Let’s start with the Fed actual process of working towards its stated mission: Full employment and price stability.
How does it do that? Well, for the last 20 years mainly by extremely low interest rates and balance sheet expansion sprinkled with an enormous amount of jawboning. The principle effect: Asset price inflation.
It’s not a side effect, it’s the true mission. The Fed has been managing the economy via asset prices even though Jay Powell again insisted on saying the Fed is not targeting asset prices.”
Chuck again…. Yes, that darn old Fed Reserve… As I went through my list of Dow Theory Letters last week, I came across a cartoon I had on one of the letters about the Fed… It was the three blind mice with their shades on and carrying canes, with shirts that said Fed Reserve…. Pretty funny, if it weren’t true!
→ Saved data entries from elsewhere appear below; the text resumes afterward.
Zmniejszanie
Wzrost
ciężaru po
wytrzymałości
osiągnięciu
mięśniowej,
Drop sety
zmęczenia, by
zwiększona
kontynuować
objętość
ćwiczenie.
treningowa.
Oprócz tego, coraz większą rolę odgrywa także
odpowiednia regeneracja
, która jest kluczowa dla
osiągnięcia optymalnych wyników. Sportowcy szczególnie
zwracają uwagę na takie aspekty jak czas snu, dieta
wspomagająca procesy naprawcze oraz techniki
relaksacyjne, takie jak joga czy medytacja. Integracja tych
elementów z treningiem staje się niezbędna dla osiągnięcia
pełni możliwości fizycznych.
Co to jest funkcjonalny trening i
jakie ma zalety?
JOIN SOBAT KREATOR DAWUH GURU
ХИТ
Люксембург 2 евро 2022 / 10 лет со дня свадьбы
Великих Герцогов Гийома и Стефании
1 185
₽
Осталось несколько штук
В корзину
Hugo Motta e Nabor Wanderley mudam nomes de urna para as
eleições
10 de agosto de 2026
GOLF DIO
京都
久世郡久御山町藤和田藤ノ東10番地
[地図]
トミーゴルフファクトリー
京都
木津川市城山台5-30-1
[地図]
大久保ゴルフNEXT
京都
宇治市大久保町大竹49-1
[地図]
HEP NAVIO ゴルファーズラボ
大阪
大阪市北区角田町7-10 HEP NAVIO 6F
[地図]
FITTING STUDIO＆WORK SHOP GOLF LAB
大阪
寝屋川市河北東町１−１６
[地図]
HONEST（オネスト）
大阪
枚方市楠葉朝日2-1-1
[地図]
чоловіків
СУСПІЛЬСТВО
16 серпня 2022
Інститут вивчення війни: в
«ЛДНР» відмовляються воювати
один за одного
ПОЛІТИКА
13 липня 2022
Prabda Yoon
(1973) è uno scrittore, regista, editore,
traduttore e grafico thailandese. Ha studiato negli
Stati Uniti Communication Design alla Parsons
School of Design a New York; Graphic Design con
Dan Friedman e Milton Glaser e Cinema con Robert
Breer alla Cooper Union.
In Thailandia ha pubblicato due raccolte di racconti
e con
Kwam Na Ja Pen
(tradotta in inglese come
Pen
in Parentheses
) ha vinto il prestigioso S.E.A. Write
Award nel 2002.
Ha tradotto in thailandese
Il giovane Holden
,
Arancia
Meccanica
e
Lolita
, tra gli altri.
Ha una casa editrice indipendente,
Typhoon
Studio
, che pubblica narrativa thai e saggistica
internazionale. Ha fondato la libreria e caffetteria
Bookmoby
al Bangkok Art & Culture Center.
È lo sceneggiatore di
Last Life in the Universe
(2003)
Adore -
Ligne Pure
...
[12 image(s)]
Currencies today 5/4/20 American Style: A$.6415, kiwi .6046, C$ .7095, euro 1.0940, sterling 1.2431, Swiss $1.0369, European Style: rand 18.7058, krone 10.3857, SEK 9.8917, forint 322.81, zloty 4.1763, koruna 24.7702, RUB 75.31, yen 106.82, sing 1.4164, HKD 7.7533, INR 75.01, China 7.0613, pesos 24.73, BRL 5.4858, Dollar Index 99.38, Oil $18.78, 10-year .60%, Silver $15.00, Platinum $769.83, Palladium $1,911.51, and Gold… $1,707.50
That’s it for today…. Well, I finally got to see the baby that’s now 6 months old on Saturday… I didn’t get to hold her, but I saw her in person, which was better than on a Zoom screen! Little Evie, is so darn cute! It was good to see the other grandkids too, Little d (Delaney Grace), Everett, and Braden… Everett is already 9, and Braden will turn 9 this month, while my darling Delaney will be 13 in August. How did that happen? Oh my goodness! OK… gotta go… The Youngbloods, with Jesse Colin Young, take us to the finish line today with their song: Let’s Get Together… which is something everybody is thinking of doing! HA I hope you have a Marvelous Monday, and May the 4th Be With You! I guess today is a day to watch all those Star Wars Movies! Please Be Good To Yourself!